Clarence Thomas: A Silent Justice Speaks Out

"Senator Heflin's friends in the media liked to describe his manner as 'courtly,' but now it made me think of a slave owner sitting on the porch of a plantation house," Thomas wrote.

Thomas answered questions for 90 minutes, and with every question — about sex, pornography, his private parts — he wrote that he "felt dirtier and dirtier." He does not discuss that in the book, writing, "I have no intention of repeating the dirty details here." He wrote he "had talked about X-rated movies when I was at Yale — but so had many other young people in seventies."

"Those were the days when Deep Throat was one of the most-talked about movies in America," Thomas wrote. "Of course, it had been immature of me even to mention such films, but I was immature like many other students."
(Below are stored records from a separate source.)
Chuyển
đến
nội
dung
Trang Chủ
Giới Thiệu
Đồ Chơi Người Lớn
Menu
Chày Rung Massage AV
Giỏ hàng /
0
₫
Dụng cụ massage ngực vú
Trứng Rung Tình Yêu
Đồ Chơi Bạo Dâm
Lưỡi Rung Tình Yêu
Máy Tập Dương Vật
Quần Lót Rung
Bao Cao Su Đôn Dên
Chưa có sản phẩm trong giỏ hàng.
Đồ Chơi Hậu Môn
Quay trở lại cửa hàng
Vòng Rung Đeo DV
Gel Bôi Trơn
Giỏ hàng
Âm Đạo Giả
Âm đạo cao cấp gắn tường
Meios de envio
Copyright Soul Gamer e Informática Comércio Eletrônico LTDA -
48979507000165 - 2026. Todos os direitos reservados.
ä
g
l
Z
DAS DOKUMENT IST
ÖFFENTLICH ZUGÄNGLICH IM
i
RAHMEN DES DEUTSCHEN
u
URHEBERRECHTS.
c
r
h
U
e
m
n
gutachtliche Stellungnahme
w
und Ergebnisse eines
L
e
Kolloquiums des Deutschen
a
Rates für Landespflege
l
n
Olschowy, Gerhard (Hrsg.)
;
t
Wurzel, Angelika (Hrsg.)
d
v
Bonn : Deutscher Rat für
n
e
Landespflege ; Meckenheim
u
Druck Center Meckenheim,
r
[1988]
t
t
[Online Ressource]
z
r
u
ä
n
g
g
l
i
But Thomas saw his opponents make the case that because he had watched pornography, must also be a harasser. And it seems to have been more galling that, he wrote, he knew of "at least one senator sitting in judgment of me against whom accusations of sexual improprieties had been leveled that made Anita's charges look mild."
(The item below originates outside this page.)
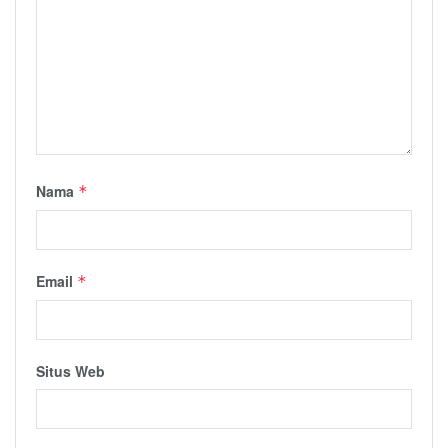
Nama
*
Email
*
Situs Web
"It was the most inhumane thing that has happened to me. Now what I blame myself for is that I should have known they would do that. I had read Richard Wright. I had read Outsider, Black Boy, Native Son," Thomas says. "I should have known that the… individual counts very little when an ideology is put in place like that."

"In other words, I'm not their puppet. It's obvious. That's the whole point Ralph Ellison tries to make with Invisible Man," Thomas says. "And that's something I think maybe my grandfather feared."

Four days later, the Senate voted to confirm Thomas to the Supreme Court, by the narrowest margin in history, 52-48. Thomas was home when the Senate voted, and Virginia asked if he wanted to listen to the roll call. "Absolutely not," he responded. "I don't care what they do."

He decided to take a long hot bath to relax, and he was in the tub when Virginia's assistant called. Virginia hung up the phone, went into the bathroom and told Thomas he had been confirmed.

"'Whoop-dee-damn-doo,' I said, sliding deeper into the comforting water," Thomas wrote of the conversation. "Mere confirmation, even to the Supreme Court, seemed pitifully small compensation for what had been done to me."